### Brief 1
Name every book or album title mentioned in the post about the Billy Joel dream.
### Brief 2
Carry the post about the Billy Joel dream forward from its last sentence.

** Start of Page extract **

I was wandering through what seemed to be the large, spooky seaside arcade in Neil's The Tragical Comedy or Comical Tragedy of Mr. Punch. Hanging in a deserted stall I saw the mask from the (creepy) cover of Billy Joel's album The Stranger. "It's the little face," I thought with dread. As I did, a tunnel opened in the wall where none had been before, and there stood Billy himself, a very young version of him, thin and pompadoured, wearing a loud plaid jacket and drainpipe pants and a skinny tie, staring at me with great glowing luminous eyes that I knew would lure me into the tunnel if I didn't look away. But I couldn't look away.
I didn't remember most of this dream until, while fixing squash fritters for lunch today, I was listening to The Stranger and my hands started shaking like, well, leaves when the title track came on. I didn't feel objectively scared, but I found that I couldn't safely handle a knife until I turned the music off. I expect House of Leaves has caused many nightmares in the decade since its publication, but I feel almost certain that I must be the first person it ever made scared of Billy Joel. (Must get over this! Soon I'll listen to some of his happier/snarlier/eviler songs and feel better about the whole thing. But not while I'm alone in the house tonight.)

** End of Page extract **
** Start of Stored records **

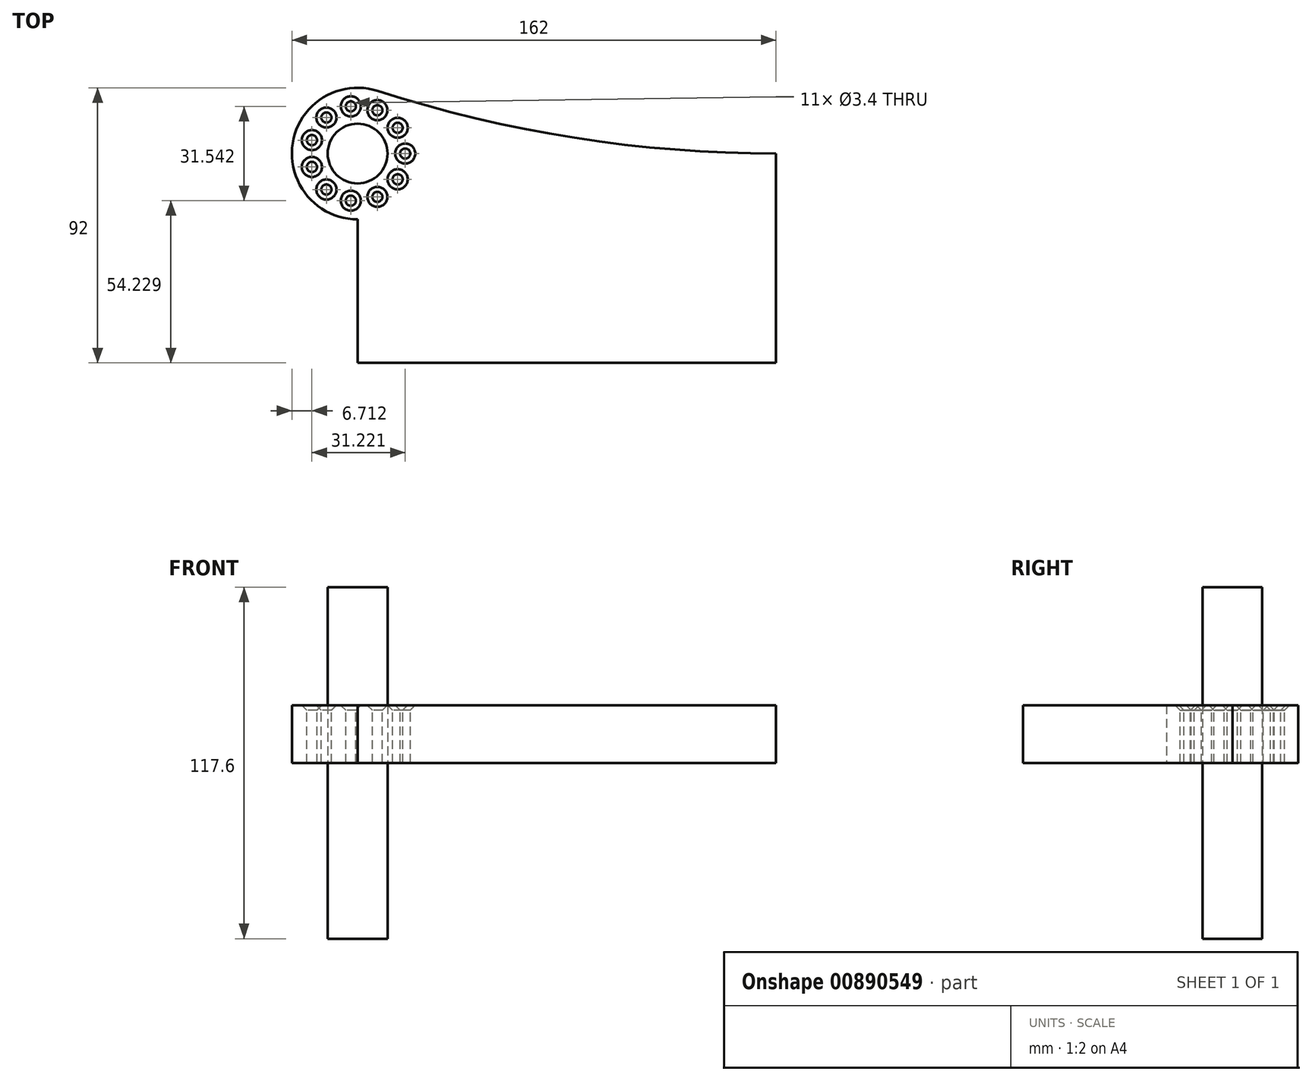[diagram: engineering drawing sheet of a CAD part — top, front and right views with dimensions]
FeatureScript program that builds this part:
annotation { "Feature Type Name" : "Feature", "Feature Type Description" : "" }
export const myFeature = defineFeature(function(context is Context, id is Id, definition is map)
    precondition{}
    {
        {
            var Q0;
            Q0=qCreatedBy(makeId("Top.planeOp"),FACE);
            var sketch = newSketch(context, id + "F0", { "sketchPlane" : qUnion([Q0])});
            skLineSegment(sketch, "E0.bottom", {"start": v(70, -35) * mm, "end": v(-70, -35) * mm});
            skLineSegment(sketch, "E0.top", {"start": v(70, 35) * mm, "end": v(-70, 35) * mm});
            skLineSegment(sketch, "E0.left", {"start": v(70, -35) * mm, "end": v(70, 35) * mm});
            skLineSegment(sketch, "E0.right", {"start": v(-70, -35) * mm, "end": v(-70, 35) * mm});
            skPoint(sketch, "E0.middle", {"position": v(0, 0) * mm});
            skCircle(sketch, "E1", {"center": v(-70, 35) * mm, "radius": 22 * mm});
            skArc(sketch, "E2", {"start": v(-63.25, 55.94) * mm, "mid": v(2.56, 40.27) * mm, "end": v(70, 35) * mm});
            skCircle(sketch, "E3", {"center": v(-70, 35) * mm, "radius": 10 * mm});
            skSolve(sketch);
        }
        {
            var Q0;
            {var subQ0=sQuery(id+"F0.wireOp",EDGE,"E1");var subQ4=sQuery(id+"F0.wireOp",EDGE,"E0.top");var subQ5=makeQuery(id+"F0.imprint","INTERSECT",VERTEX,{"derivedFrom":[subQ4,subQ0]});Q0=makeQuery(id+"F0.imprint","IMPRINT",FACE,{"disambiguationData":[TD([[makeQuery(id+"F0.imprint","IMPRINT",EDGE,{"disambiguationData":[TD([[subQ5,-1.0]])],"derivedFrom":subQ4}),-1.0]])]});}
            var Q1;
            {var subQ0=sQuery(id+"F0.wireOp",EDGE,"E2");Q1=makeQuery(id+"F0.imprint","IMPRINT",FACE,{"disambiguationData":[TD([[makeQuery(id+"F0.imprint","IMPRINT",EDGE,{"derivedFrom":subQ0}),-1.0]])]});}
            var Q2;
            {var subQ0=sQuery(id+"F0.wireOp",EDGE,"E1");var subQ1=sQuery(id+"F0.wireOp",EDGE,"E0.top");var subQ2=makeQuery(id+"F0.imprint","INTERSECT",VERTEX,{"derivedFrom":[subQ1,subQ0]});Q2=makeQuery(id+"F0.imprint","IMPRINT",FACE,{"disambiguationData":[TD([[makeQuery(id+"F0.imprint","IMPRINT",EDGE,{"disambiguationData":[TD([[subQ2,-1.0]])],"derivedFrom":subQ1}),1.0]])]});}
            var Q3;
            {var subQ5=sQuery(id+"F0.wireOp",EDGE,"E0.bottom");Q3=makeQuery(id+"F0.imprint","IMPRINT",FACE,{"disambiguationData":[TD([[makeQuery(id+"F0.imprint","IMPRINT",EDGE,{"derivedFrom":subQ5}),-1.0]])]});}
            extrude(context, id + "F1", {"entities" : qUnion([Q0, Q1, Q2, Q3]), "depth" : 19.3 * mm, "offsetDistance" : 25 * mm});
        }
        {
            var Q0;
            {var subQ0=sQuery(id+"F0.wireOp",EDGE,"E0.right");var subQ1=sQuery(id+"F0.wireOp",EDGE,"E0.top");var subQ2=makeQuery(id+"F0.imprint","INTERSECT",VERTEX,{"derivedFrom":[subQ1,subQ0]});Q0=makeQuery(id+"F0.imprint","IMPRINT",FACE,{"disambiguationData":[TD([[makeQuery(id+"F0.imprint","IMPRINT",EDGE,{"disambiguationData":[TD([[subQ2,1.0]])],"derivedFrom":subQ1}),-1.0]])]});}
            var Q1;
            {var subQ0=sQuery(id+"F0.wireOp",EDGE,"E0.right");var subQ1=sQuery(id+"F0.wireOp",EDGE,"E0.top");var subQ2=makeQuery(id+"F0.imprint","INTERSECT",VERTEX,{"derivedFrom":[subQ1,subQ0]});Q1=makeQuery(id+"F0.imprint","IMPRINT",FACE,{"disambiguationData":[TD([[makeQuery(id+"F0.imprint","IMPRINT",EDGE,{"disambiguationData":[TD([[subQ2,1.0]])],"derivedFrom":subQ1}),1.0]])]});}
            extrude(context, id + "F2", {"entities" : qUnion([Q0, Q1]), "depth" : 117.6 * mm, "offsetDistance" : 25 * mm, "symmetric" : true});
        }
        {
            var Q0;
            Q0=makeQuery(id+"F1.opExtrude","CAP_FACE",FACE,{"disambiguationData":[OSD([sQuery(id+"F0.wireOp",EDGE,"E0.bottom"),sQuery(id+"F0.wireOp",EDGE,"E0.left"),sQuery(id+"F0.wireOp",EDGE,"E0.right"),sQuery(id+"F0.wireOp",EDGE,"E1"),sQuery(id+"F0.wireOp",EDGE,"E2"),sQuery(id+"F0.wireOp",EDGE,"E3")])],"isStart":false});
            var sketch = newSketch(context, id + "F3", { "sketchPlane" : qUnion([Q0])});
            skLineSegment(sketch, "E4.0", {"start": v(70, 35) * mm, "end": v(-70, 35) * mm, "construction": true});
            skPoint(sketch, "E5", {"position": v(-54.07, 35) * mm});
            skPoint(sketch, "E6.1.0", {"position": v(-56.6, 43.61) * mm});
            skPoint(sketch, "E6.2.0", {"position": v(-63.38, 49.5) * mm});
            skPoint(sketch, "E6.3.0", {"position": v(-72.27, 50.77) * mm});
            skPoint(sketch, "E6.4.0", {"position": v(-80.43, 47.04) * mm});
            skPoint(sketch, "E6.5.0", {"position": v(-85.29, 39.49) * mm});
            skPoint(sketch, "E6.6.0", {"position": v(-85.29, 30.51) * mm});
            skPoint(sketch, "E6.7.0", {"position": v(-80.43, 22.96) * mm});
            skPoint(sketch, "E6.8.0", {"position": v(-72.27, 19.23) * mm});
            skPoint(sketch, "E6.9.0", {"position": v(-63.38, 20.5) * mm});
            skPoint(sketch, "E6.10.0", {"position": v(-56.6, 26.39) * mm});
            skPoint(sketch, "E6.center", {"position": v(-70, 35) * mm});
            skSolve(sketch);
        }
        {
            var Q0;
            Q0=sQuery(id+"F3.wireOp",VERTEX,"E6.3.0");
            var Q1;
            Q1=sQuery(id+"F3.wireOp",VERTEX,"E6.2.0");
            var Q2;
            Q2=sQuery(id+"F3.wireOp",VERTEX,"E6.1.0");
            var Q3;
            Q3=sQuery(id+"F3.wireOp",VERTEX,"E5");
            var Q4;
            Q4=sQuery(id+"F3.wireOp",VERTEX,"E6.10.0");
            var Q5;
            Q5=sQuery(id+"F3.wireOp",VERTEX,"E6.9.0");
            var Q6;
            Q6=sQuery(id+"F3.wireOp",VERTEX,"E6.8.0");
            var Q7;
            Q7=sQuery(id+"F3.wireOp",VERTEX,"E6.7.0");
            var Q8;
            Q8=sQuery(id+"F3.wireOp",VERTEX,"E6.6.0");
            var Q9;
            Q9=sQuery(id+"F3.wireOp",VERTEX,"E6.5.0");
            var Q10;
            Q10=sQuery(id+"F3.wireOp",VERTEX,"E6.4.0");
            var Q11;
            Q11=makeQuery(id+"F1.opExtrude","SWEPT_BODY",BODY,{"disambiguationData":[OSD([sQuery(id+"F0.wireOp",EDGE,"E0.bottom"),sQuery(id+"F0.wireOp",EDGE,"E0.left"),sQuery(id+"F0.wireOp",EDGE,"E0.right"),sQuery(id+"F0.wireOp",EDGE,"E1"),sQuery(id+"F0.wireOp",EDGE,"E2"),sQuery(id+"F0.wireOp",EDGE,"E3")])]});
            hole(context, id + "F4", {"style" : HoleStyle.C_SINK, "endStyle" : HoleEndStyle.THROUGH, "standardTappedOrClearance" : lookupTablePath({ "fit" : "Normal", "standard" : "ISO", "size" : "M3", "type" : "Clearance" }), "standardBlindInLast" : lookupTablePath({ "fit" : "Normal", "standard" : "ISO", "size" : "M3", "type" : "Clearance" }), "holeDiameter" : 3.4 * mm, "cSinkDiameter" : 6.72 * mm, "cSinkAngle" : 90 * degree, "majorDiameter" : 5 * mm, "isTappedThrough" : true, "tappedDepth" : 12 * mm, "tapClearance" : 3, "locations" : qUnion([Q0, Q1, Q2, Q3, Q4, Q5, Q6, Q7, Q8, Q9, Q10]), "scope" : qUnion([Q11])});
        }
    });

** End of Stored records **

### Task output 1
The Tragical Comedy or Comical Tragedy of Mr. Punch; The Stranger; House of Leaves

### Task output 2
Anyway, I'm sure a great deal has been written about House of Leaves and Mark Z. Danielewski, and I intend to look up some of it when I've finished reading the book. Until then, I'm cool with discussing the book itself, but I don't want to know anything at all about its history or the author. (If you have any interesting links, though, I'll take 'em for later reference.)
Also, now I see why greygirlbeast felt moved to make the word "house" blue every time she used it in her journal for several years. I mean, I knew it was because of House of Leaves, but I didn't realize how much this book had influenced her work over the past decade. Strangely, I don't recall any reviews mentioning this influence, especially on her most recent (and excellent) novel The Red Tree. Perhaps the reviewers were daunted by House of Leaves, as I was, and haven't read it? If they liked The Red Tree, they certainly should; the two books are intriguing to compare and contrast. Probably there's a dissertation in it for some really smart person. (And if I'm way off base here, Cait, feel free to
*A very different example, one I posted on Twitter some time back: "Hunter S. Thompson's ultimate goal in life was to become a kind of drug himself, and he achieved this. Discuss."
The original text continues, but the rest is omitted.